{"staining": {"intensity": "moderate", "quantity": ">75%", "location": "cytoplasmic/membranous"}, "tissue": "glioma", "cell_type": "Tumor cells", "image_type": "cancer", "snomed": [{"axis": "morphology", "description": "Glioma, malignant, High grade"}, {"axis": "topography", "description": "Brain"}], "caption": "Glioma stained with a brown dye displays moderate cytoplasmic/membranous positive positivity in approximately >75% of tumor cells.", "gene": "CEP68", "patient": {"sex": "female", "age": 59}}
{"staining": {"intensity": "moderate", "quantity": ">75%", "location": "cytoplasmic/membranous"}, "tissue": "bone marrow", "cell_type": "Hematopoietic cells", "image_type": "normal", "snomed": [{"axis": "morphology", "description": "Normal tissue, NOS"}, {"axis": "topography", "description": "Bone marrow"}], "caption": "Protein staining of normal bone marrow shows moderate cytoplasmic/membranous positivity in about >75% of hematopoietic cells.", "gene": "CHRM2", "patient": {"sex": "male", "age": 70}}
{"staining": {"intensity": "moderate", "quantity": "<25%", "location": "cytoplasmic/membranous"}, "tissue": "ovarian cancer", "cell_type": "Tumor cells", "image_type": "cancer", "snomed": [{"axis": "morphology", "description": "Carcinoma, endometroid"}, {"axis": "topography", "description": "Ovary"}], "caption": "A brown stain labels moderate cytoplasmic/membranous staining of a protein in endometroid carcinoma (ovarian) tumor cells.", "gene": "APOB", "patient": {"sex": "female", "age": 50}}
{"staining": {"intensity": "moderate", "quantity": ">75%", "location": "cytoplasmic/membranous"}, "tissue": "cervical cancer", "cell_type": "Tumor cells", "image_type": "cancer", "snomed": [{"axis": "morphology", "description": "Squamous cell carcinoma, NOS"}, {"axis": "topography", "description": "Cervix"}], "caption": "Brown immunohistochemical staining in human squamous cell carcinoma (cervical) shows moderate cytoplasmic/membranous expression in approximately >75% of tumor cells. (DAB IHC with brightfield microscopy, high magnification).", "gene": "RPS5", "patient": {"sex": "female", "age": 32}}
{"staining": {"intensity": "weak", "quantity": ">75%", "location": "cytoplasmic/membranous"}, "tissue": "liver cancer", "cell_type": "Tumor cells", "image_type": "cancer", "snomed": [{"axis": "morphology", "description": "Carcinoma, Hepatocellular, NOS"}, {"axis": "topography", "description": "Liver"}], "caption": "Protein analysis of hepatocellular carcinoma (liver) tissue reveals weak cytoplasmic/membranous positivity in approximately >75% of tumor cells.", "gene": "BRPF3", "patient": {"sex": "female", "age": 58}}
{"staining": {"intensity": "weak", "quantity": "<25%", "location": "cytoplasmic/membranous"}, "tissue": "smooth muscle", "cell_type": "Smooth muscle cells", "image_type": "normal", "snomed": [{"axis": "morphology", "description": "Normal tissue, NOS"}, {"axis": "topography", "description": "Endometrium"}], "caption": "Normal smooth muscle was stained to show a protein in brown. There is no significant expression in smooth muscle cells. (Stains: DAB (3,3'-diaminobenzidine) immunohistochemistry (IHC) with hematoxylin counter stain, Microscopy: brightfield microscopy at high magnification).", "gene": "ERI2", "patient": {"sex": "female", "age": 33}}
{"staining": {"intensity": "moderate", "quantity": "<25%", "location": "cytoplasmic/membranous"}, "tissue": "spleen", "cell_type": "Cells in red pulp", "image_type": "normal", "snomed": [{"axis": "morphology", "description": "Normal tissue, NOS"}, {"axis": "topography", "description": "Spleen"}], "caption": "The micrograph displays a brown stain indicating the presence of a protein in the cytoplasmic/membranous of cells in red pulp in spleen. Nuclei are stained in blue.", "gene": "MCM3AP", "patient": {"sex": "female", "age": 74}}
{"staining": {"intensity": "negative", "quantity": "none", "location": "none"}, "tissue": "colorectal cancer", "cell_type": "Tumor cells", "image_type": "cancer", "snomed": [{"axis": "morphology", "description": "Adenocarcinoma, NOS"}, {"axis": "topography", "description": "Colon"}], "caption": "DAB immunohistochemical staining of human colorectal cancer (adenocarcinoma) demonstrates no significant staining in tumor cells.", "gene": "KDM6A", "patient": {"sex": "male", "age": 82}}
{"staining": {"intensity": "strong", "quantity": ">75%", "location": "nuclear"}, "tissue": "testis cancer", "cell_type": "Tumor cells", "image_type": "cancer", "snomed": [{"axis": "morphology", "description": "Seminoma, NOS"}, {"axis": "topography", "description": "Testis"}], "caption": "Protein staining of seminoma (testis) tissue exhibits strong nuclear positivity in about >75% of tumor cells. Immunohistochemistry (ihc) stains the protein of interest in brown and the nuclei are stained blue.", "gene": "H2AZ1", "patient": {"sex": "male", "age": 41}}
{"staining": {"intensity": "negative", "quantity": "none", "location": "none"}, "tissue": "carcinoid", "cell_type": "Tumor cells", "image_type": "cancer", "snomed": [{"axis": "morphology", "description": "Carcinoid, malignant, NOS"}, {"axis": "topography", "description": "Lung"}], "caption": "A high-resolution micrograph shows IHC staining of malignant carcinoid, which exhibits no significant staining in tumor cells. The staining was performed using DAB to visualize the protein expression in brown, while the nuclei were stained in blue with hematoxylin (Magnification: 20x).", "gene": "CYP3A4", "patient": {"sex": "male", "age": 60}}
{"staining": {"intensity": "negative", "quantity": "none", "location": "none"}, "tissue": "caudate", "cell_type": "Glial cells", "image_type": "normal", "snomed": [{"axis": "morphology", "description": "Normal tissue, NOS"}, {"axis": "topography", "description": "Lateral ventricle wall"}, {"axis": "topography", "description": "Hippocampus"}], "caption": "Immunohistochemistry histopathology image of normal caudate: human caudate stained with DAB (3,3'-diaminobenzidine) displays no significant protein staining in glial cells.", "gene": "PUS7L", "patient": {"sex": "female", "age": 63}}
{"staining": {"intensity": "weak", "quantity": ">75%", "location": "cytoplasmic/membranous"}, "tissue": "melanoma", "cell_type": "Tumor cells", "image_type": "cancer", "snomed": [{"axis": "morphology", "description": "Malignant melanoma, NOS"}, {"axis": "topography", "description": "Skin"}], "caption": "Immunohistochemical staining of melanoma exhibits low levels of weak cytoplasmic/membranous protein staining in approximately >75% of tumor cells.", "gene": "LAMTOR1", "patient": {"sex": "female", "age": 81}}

====================

REQUIRED WORK: The answer must be a single number: the count of lines in the data that contain the word "about".

ANSWER TO THIS TASK: 2